Two old author friends, beloved by generations of readers and pranksters alike, came together for a brief reunion on red Ravine to talk about the challenges of publishing and staying relevant in today’s world.
I.P. Freely: It’s been ages, Seymour, ol’ boy. What have you been doing??
Seymour Butts: Likewise, I.P. What a pleasure to see you! Well, I never got married—just a perennial bachelor, I suppose. I live with my brother Harry and write books. Pretty sedentary life. Oh, although I just published a new book, inspired by the current financial crisis and the sudden rise of “Joe the Plumber.” It’s called Under the Sink, and it’s the first bestseller I’ve had since Under the Bleachers.
Freely: You don’t say?! Congratulations! Don’t tell me you’ve not been writing for that many years, though. Under the Bleachers must have been at its pinnacle back in the late 1970s.
Butts: You’re right, I.P. I wrote a lot of other books since then but none took off. I had a whole series—In the Locker Room, Women’s Sauna, Memoir of a Proctologist—but for whatever reason, they never made it out of manuscript. It was a bum deal, and I was pretty sore for a long time. How about you?

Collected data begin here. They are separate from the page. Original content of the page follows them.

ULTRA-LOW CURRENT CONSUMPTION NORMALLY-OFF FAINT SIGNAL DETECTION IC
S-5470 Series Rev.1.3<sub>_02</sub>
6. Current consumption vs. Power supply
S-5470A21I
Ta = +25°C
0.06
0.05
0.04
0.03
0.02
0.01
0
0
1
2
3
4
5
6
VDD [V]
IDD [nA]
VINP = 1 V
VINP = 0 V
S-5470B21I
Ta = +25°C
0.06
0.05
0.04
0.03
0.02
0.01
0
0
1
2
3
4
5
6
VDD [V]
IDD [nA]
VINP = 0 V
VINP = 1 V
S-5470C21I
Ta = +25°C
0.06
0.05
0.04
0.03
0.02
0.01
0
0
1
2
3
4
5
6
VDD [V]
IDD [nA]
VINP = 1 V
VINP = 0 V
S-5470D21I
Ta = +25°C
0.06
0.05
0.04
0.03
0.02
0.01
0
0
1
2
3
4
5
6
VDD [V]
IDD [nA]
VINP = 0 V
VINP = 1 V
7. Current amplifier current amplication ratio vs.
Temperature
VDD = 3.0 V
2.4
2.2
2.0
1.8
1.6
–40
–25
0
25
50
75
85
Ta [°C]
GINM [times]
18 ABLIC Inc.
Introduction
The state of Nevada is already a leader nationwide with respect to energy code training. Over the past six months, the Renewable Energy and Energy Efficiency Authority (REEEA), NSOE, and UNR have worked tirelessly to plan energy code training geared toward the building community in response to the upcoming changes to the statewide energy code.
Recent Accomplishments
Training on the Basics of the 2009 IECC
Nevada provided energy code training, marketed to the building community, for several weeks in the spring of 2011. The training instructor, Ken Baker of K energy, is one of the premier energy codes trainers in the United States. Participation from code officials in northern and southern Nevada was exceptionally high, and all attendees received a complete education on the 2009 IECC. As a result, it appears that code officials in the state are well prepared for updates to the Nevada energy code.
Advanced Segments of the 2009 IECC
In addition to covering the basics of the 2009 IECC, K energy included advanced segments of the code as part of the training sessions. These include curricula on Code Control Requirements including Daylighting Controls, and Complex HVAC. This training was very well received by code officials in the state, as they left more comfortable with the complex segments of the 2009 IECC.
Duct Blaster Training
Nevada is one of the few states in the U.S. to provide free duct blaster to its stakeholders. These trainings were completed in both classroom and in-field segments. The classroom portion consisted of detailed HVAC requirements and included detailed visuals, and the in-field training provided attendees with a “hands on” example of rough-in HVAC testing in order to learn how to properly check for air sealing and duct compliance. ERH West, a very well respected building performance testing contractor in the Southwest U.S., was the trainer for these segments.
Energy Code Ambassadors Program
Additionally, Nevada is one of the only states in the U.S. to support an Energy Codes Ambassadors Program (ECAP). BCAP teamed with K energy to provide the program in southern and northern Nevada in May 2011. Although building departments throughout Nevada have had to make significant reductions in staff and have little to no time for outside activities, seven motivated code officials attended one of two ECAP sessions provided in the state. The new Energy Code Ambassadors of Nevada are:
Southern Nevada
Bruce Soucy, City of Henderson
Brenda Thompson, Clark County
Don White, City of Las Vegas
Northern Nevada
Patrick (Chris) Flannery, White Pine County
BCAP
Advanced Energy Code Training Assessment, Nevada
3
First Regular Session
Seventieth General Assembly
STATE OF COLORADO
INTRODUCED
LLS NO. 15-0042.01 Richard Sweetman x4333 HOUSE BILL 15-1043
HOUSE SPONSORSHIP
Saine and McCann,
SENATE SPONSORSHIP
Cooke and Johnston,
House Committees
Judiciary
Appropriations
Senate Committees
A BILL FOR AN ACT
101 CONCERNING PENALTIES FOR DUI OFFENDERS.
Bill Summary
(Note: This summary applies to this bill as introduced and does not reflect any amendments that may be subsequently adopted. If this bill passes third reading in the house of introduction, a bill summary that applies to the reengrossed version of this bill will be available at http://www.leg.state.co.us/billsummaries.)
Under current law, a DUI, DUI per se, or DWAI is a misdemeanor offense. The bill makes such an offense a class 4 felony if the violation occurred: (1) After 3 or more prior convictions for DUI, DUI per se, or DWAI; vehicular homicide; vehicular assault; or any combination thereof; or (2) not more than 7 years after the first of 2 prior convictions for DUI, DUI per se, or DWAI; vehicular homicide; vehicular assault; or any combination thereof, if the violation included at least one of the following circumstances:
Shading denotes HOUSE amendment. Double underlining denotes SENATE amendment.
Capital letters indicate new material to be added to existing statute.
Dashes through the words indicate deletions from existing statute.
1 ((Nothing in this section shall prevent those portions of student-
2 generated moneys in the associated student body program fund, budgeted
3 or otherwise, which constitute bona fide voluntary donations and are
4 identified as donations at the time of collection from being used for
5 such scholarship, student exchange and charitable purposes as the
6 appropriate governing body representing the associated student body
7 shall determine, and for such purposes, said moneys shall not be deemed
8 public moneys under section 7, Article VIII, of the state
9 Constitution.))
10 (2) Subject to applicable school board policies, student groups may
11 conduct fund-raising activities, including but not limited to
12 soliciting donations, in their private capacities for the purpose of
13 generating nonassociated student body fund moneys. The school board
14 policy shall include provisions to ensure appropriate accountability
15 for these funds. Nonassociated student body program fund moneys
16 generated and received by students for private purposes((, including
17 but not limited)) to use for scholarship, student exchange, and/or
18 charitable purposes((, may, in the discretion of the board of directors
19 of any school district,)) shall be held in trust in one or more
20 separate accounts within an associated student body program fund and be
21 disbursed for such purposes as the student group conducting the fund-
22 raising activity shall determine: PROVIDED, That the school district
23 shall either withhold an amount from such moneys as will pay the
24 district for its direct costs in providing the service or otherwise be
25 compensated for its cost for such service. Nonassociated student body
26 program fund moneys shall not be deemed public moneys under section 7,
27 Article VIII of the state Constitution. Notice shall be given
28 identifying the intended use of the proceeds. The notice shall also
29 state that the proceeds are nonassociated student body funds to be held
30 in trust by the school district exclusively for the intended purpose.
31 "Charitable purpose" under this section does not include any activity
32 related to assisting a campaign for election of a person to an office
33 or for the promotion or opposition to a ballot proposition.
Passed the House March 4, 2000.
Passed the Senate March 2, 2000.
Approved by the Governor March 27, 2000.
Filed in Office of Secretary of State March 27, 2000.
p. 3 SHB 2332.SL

Freely: Well, Yellow River was great while it lasted, but it set off a host of copycats, notably A River Runs Through It. I was disappointed, of course, that Brad Pitt passed over our film script—in fact, that was a real pisser, but such is life. I had some blockage after that, but things finally got moving. I met a great woman, Toots, and we’ve been married for 15 years.
Butts: Hey, I noticed that red Ravine used your name for a title on a post about bathroom habits and stress incontinence. That might generate a stream of opportunities for you.
Freely: Doubtful, although I was pleased to see ‘em pick it up. Hey, I heard through the grapevine that “Seymour Butts” was the other title they were toying with. That would have been a nice plug for you.
Butts: Oh, indeed. It would have worked, too. Oh well, win some and lose some, or, as I say, see some and see none. It’s been grand talking to you, I.P. One last thing, do you see Mister Completely any more?
Freely: Nah, he got really depressed after his sole book, Hole in the Mattress, was such a downer. He and the Missus got a divorce.
Butts: Ah, that always a risk. Writing—it’s a hard life.
Freely: That it is, Seymour, that it is.